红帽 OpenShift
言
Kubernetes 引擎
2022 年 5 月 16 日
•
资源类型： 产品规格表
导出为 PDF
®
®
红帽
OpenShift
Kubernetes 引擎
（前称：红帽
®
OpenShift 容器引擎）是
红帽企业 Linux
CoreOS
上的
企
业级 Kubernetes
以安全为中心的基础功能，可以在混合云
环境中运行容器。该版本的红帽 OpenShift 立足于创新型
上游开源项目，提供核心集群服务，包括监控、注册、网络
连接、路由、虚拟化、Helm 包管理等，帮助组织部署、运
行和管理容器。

◆ WHAT TO PRODUCE
Quote the listing in full, please, keeping every line exact.

◆ OUTPUT FOR THIS TASK
红帽 OpenShift
言
Kubernetes 引擎
2022 年 5 月 16 日
•
资源类型： 产品规格表
导出为 PDF
®
®
红帽
OpenShift
Kubernetes 引擎
（前称：红帽
®
OpenShift 容器引擎）是
红帽企业 Linux
CoreOS
上的
企
业级 Kubernetes
以安全为中心的基础功能，可以在混合云
环境中运行容器。该版本的红帽 OpenShift 立足于创新型
上游开源项目，提供核心集群服务，包括监控、注册、网络
连接、路由、虚拟化、Helm 包管理等，帮助组织部署、运
行和管理容器。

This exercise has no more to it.